(TASK MATERIAL begins)

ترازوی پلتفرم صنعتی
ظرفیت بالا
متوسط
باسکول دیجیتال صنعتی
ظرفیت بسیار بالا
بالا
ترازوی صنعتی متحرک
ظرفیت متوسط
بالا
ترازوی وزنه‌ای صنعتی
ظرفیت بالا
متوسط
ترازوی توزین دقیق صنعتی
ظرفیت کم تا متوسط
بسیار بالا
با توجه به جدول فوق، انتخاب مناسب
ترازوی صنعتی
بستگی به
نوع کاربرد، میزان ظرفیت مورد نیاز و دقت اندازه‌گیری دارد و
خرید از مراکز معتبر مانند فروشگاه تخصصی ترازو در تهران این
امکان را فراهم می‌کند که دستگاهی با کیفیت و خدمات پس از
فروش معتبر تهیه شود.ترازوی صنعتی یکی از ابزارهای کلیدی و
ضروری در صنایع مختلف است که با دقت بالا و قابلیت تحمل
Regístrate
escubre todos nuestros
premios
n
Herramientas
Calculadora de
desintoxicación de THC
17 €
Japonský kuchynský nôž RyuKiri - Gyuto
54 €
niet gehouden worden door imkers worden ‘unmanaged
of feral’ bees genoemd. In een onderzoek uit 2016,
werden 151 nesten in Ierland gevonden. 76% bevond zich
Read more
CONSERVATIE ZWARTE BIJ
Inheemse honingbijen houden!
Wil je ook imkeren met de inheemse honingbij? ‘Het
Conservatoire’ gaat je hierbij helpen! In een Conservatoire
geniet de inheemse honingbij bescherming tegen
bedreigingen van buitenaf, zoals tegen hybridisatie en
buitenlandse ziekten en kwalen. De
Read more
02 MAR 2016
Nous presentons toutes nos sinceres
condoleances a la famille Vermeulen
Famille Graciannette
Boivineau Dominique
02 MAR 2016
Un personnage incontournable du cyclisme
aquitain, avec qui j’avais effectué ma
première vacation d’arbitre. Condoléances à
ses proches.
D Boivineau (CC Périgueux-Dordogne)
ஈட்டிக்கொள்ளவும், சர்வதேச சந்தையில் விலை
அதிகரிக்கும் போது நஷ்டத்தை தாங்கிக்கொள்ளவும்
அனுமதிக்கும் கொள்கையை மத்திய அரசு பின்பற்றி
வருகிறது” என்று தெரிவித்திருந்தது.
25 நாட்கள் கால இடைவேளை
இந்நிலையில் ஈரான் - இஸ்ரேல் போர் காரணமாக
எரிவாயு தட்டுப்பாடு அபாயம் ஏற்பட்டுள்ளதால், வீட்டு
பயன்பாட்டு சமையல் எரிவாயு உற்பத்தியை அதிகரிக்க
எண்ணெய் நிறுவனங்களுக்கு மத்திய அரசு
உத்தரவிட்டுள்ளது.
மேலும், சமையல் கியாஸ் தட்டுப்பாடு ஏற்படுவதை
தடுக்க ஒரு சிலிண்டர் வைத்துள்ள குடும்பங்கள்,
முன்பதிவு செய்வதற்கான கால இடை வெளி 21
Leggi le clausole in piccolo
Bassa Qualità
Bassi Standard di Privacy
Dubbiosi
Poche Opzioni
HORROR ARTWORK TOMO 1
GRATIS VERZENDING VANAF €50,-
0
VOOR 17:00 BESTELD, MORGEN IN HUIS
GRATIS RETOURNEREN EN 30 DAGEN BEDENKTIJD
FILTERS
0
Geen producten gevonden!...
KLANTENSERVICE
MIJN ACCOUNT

(TASK MATERIAL ends)

» ABOUT THIS TASK: You are asked to transcribe the complete data exactly.

» ANSWER AREA:
ترازوی پلتفرم صنعتی
ظرفیت بالا
متوسط
باسکول دیجیتال صنعتی
ظرفیت بسیار بالا
بالا
ترازوی صنعتی متحرک
ظرفیت متوسط
بالا
ترازوی وزنه‌ای صنعتی
ظرفیت بالا
متوسط
ترازوی توزین دقیق صنعتی
ظرفیت کم تا متوسط
بسیار بالا
با توجه به جدول فوق، انتخاب مناسب
ترازوی صنعتی
بستگی به
نوع کاربرد، میزان ظرفیت مورد نیاز و دقت اندازه‌گیری دارد و
خرید از مراکز معتبر مانند فروشگاه تخصصی ترازو در تهران این
امکان را فراهم می‌کند که دستگاهی با کیفیت و خدمات پس از
فروش معتبر تهیه شود.ترازوی صنعتی یکی از ابزارهای کلیدی و
ضروری در صنایع مختلف است که با دقت بالا و قابلیت تحمل
Regístrate
escubre todos nuestros
premios
n
Herramientas
Calculadora de
desintoxicación de THC
17 €
Japonský kuchynský nôž RyuKiri - Gyuto
54 €
niet gehouden worden door imkers worden ‘unmanaged
of feral’ bees genoemd. In een onderzoek uit 2016,
werden 151 nesten in Ierland gevonden. 76% bevond zich
Read more
CONSERVATIE ZWARTE BIJ
Inheemse honingbijen houden!
Wil je ook imkeren met de inheemse honingbij? ‘Het
Conservatoire’ gaat je hierbij helpen! In een Conservatoire
geniet de inheemse honingbij bescherming tegen
bedreigingen van buitenaf, zoals tegen hybridisatie en
buitenlandse ziekten en kwalen. De
Read more
02 MAR 2016
Nous presentons toutes nos sinceres
condoleances a la famille Vermeulen
Famille Graciannette
Boivineau Dominique
02 MAR 2016
Un personnage incontournable du cyclisme
aquitain, avec qui j’avais effectué ma
première vacation d’arbitre. Condoléances à
ses proches.
D Boivineau (CC Périgueux-Dordogne)
ஈட்டிக்கொள்ளவும், சர்வதேச சந்தையில் விலை
அதிகரிக்கும் போது நஷ்டத்தை தாங்கிக்கொள்ளவும்
அனுமதிக்கும் கொள்கையை மத்திய அரசு பின்பற்றி
வருகிறது” என்று தெரிவித்திருந்தது.
25 நாட்கள் கால இடைவேளை
இந்நிலையில் ஈரான் - இஸ்ரேல் போர் காரணமாக
எரிவாயு தட்டுப்பாடு அபாயம் ஏற்பட்டுள்ளதால், வீட்டு
பயன்பாட்டு சமையல் எரிவாயு உற்பத்தியை அதிகரிக்க
எண்ணெய் நிறுவனங்களுக்கு மத்திய அரசு
உத்தரவிட்டுள்ளது.
மேலும், சமையல் கியாஸ் தட்டுப்பாடு ஏற்படுவதை
தடுக்க ஒரு சிலிண்டர் வைத்துள்ள குடும்பங்கள்,
முன்பதிவு செய்வதற்கான கால இடை வெளி 21
Leggi le clausole in piccolo
Bassa Qualità
Bassi Standard di Privacy
Dubbiosi
Poche Opzioni
HORROR ARTWORK TOMO 1
GRATIS VERZENDING VANAF €50,-
0
VOOR 17:00 BESTELD, MORGEN IN HUIS
GRATIS RETOURNEREN EN 30 DAGEN BEDENKTIJD
FILTERS
0
Geen producten gevonden!...
KLANTENSERVICE
MIJN ACCOUNT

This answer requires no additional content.